Staatsanwaltschaft prüft Anfangsverdacht

Angesichts der erhobenen Vorwürfe prüft die Staatsanwaltschaft Frankfurt mittlerweile, ob ein Anfangsverdacht für ein Ermittlungsverfahren vorliegt. Als mögliche Tatbestände nannte eine Sprecherin Betrug, Untreue oder Korruption. Es handele sich um einen "Beobachtungsvorgang".

Politik schaltet sich ein

Angesichts der im Raum stehenden Vorwürfe raten Bundesaußenminister Frank-Walter Steinmeier und IOC-Präsident Thomas Bach dem DFB zu einer schnellen Aufklärung. Er könne nur raten, dass das, was der DFB zum Ausdruck gebracht habe, jetzt schnellstmöglich Untersuchungen einzuleiten, auch passiere. "Das ist im Interesse des Sports, im Interesse des Fußballs. Aber das ist auch unser gemeinsames Interesse", sagte Steinmeier. "Thomas Bach geht im Interesse des Fußballs davon aus, dass eine zügige und umfassende Aufklärung der Vorwürfe erfolgt", sagte der für Deutschland zuständige IOC-Sprecher Christian Klaue auf Anfrage des Sport-Informationsdienstes SID.

Der ehemalige Bundesinnenminister Otto Schily sieht derweil keine Hinweise auf Bestechung. "Als Mitglied des Organisationskomitees für die Fußball-WM habe ich zu keinem Zeitpunkt Informationen erhalten, die den Verdacht schwarzer Kassen begründen", sagte Schily der Bild am Sonntag und nahm den ehemaligen DFB-Präsidenten Theo Zwanziger in die Pflicht: "Alle Zahlungen des DFB einschließlich der gesamten Buchhaltung wurden seinerzeit von dem damaligen Schatzmeister des DFB, Dr. Theo Zwanziger, sorgfältig geprüft", so Schily.

Fußball-WM 2006 - Organisationskomitee
Das WM-Organisations-Team 2006 v.l.n.r.: Schmidt, Zwanziger, Beckenbauer und NiersbachBild: picture-alliance/dpa/DB Kunz

Zwanziger unter Druck

Wenn es bei einer Zahlung des DFB an die FIFA Unklarheiten gebe, "gehört das zur Verantwortung der FIFA und liegt außerhalb der Verantwortung des Organisationskomitees. Da Dr. Theo Zwanziger als späteres Mitglied des Exekutivausschusses der FIFA sicherlich Zugang zu der Buchhaltung der FIFA hatte, kann er am ehesten dazu Auskunft geben."

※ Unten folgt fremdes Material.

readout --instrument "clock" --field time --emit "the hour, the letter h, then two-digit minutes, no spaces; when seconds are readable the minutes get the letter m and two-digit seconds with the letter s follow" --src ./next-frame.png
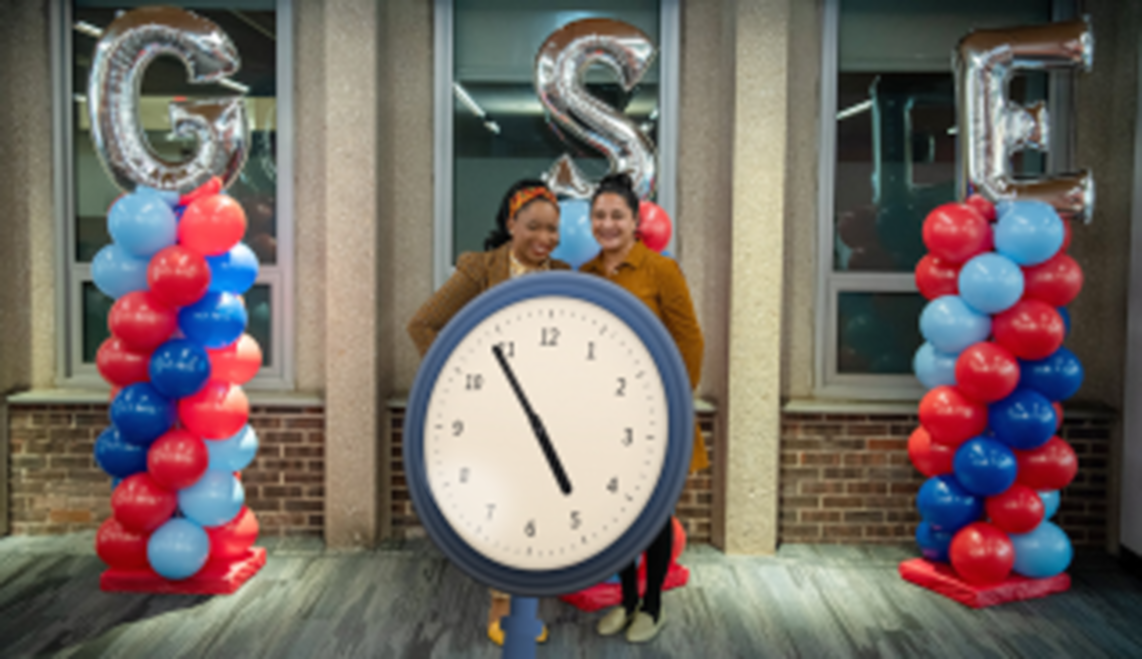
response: 4h54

Auch der langjährige FIFA-Mediendirektor und -Insider Guido Tognoni brachte den Namen Zwanziger ins Gespräch: "Es ist bekannt, dass Wolfgang Niersbach und sein Vorgänger Theo Zwanziger nicht die innigsten Freunde sind. Es fällt auf, dass Theo Zwanziger im Spiegel auffällig geschont wird. Die undichte Stelle ist möglicherweise, mit allen Vorbehalten, Theo Zwanziger". Am Sonntagnachmittag wehrte sich Zwanziger über seinen Anwalt Hans-Jörg Metz gegen die seiner Meinung nach "abenteuerlichen Vorwürfe".

FIFA Guido Tognoni Ex-Mediendirektor
Wurde konkret: Tognoni im ZDF-InterviewBild: picture-alliance/dpa/K. Schindler

Wofür war das Geld?

Der Spiegel hatte berichtet, die WM sei mutmaßlich gekauft worden. Das Bewerbungskomitee soll eine schwarze Kasse eingerichtet haben, die der damalige Adidas-Chef Robert Louis-Dreyfus heimlich mit 10,3 Millionen Schweizer Franken - damals 13 Millionen Mark - gefüllt haben soll. Mit dem Geld sollen Stimmen gesichert worden sein. Die Kandidatur des DFB setzte sich bei der Abstimmung im FIFA-Exekutivkomitee mit 12:11 Stimmen hauchdünn gegen Südafrika durch.